==== Given information

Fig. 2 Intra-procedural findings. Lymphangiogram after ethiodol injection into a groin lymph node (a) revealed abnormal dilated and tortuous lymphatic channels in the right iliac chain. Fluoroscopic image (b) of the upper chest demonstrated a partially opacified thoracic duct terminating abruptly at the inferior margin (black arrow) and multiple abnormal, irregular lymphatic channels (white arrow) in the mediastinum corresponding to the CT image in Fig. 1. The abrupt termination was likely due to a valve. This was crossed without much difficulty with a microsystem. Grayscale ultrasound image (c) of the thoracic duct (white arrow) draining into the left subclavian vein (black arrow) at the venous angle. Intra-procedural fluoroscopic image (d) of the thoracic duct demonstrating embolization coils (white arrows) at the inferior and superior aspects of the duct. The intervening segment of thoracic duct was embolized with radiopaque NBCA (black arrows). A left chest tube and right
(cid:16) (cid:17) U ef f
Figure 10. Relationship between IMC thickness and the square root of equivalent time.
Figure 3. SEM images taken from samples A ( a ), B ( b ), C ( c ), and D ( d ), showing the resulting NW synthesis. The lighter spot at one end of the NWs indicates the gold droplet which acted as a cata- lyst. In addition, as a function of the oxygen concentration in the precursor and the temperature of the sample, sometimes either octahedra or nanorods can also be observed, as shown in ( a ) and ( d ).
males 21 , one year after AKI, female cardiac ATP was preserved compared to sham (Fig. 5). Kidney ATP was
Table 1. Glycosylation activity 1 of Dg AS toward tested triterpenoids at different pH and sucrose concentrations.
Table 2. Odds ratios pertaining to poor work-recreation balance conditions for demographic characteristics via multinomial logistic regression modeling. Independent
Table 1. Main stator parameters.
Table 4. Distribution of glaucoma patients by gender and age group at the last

========

Exercise details => Identify each line in the entries with the word "Table" and copy it.

Reply =>
Table 1. Glycosylation activity 1 of Dg AS toward tested triterpenoids at different pH and sucrose concentrations.
Table 2. Odds ratios pertaining to poor work-recreation balance conditions for demographic characteristics via multinomial logistic regression modeling. Independent
Table 1. Main stator parameters.
Table 4. Distribution of glaucoma patients by gender and age group at the last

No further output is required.